Me: 2020-10-02 14:01:27,494 | InfluxUpdateLast | INFO | Handling '2020-10-02T05:00:00Z'.
influxdb    | [httpd] 104.45.2.57 - DBUser [02/Oct/2020:14:00:38 +0000] "POST /write?db=dbMeas&precision=m HTTP/1.1" 204 0 "-" "python-requests/2.24.0" a6d71ceb-04b7-11eb-8d8e-0242ac180002 19295
influxdb    | 2020-10-02T14:01:27.498452Z       info    Executing query {"log_id": "0PbNLBil000", "service": "query", "query": "SELECT last(*) FROM dbMeas.autogen.BBAP WHERE time >= '2020-10-02T05:00:00Z' - 1d AND time <= '2020-10-02T05:00:00Z'"}
influxdb    | 2020-10-02T14:01:57.583399Z       info    Executing query {"log_id": "0PbNLBil000", "service": "query", "query": "SELECT last(*) FROM dbMeas.autogen.BBAP WHERE time >= '2020-10-02T05:00:00Z' - 1d AND time <= '2020-10-02T05:00:00Z'"}
influxdb    | 2020-10-02T14:02:28.418107Z       info    Executing query {"log_id": "0PbNLBil000", "service": "query", "query": "SELECT last(*) FROM dbMeas.autogen.BBAP WHERE time >= '2020-10-02T05:00:00Z' - 1d AND time <= '2020-10-02T05:00:00Z'"}
Me: 2020-10-02 14:02:58,445 | InfluxUpdateLast | ERROR | + 90.95=   90.95s  - Period '2020-10-02T05:00:00Z' fails with exception: HTTPConnectionPool(host='localhost', port=8086): Read timed out..

info Executing query messages are logged for each statement in a query. Since you just have one statement, your log file is indicating that the query was submitted 3 times.

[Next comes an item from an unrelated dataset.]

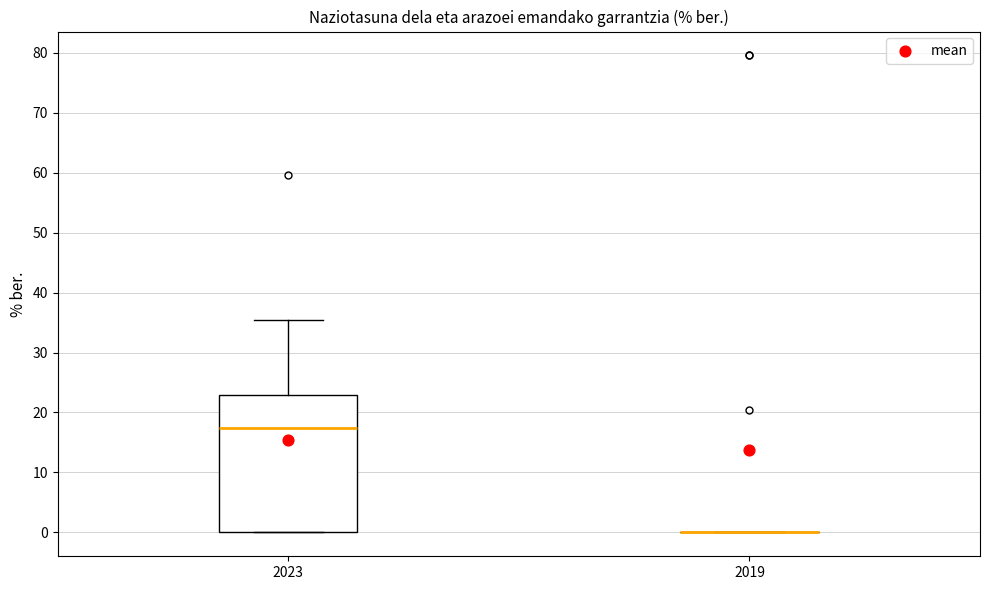

Reading left to right, transcribe this box plot: for each box, give where its median line is, the range the box spans, and where its two whiskers end, as read against the y-axis. The values are not printed on the chart, so give them approximately, as read against the axis.

2023: median 17, box 0 to 23, whiskers 0 to 35
2019: box collapsed to a line at 0, whiskers 0 to 0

Did you say you were running the query multiple times A few iterations?

I like this idea:

Final intention would be to run that process once daily (e.g. at midnight+1h) for every hour of the previous day (to compensate for late arriving data).

Did we talk about continuous queries? They are designed for regular downsampling or regular data processing needs. They have the performance impact of running the same query manually but they might make automating your data processing easier. They could not do your suggestion of a once daily process, which I think is likely superior for your use case.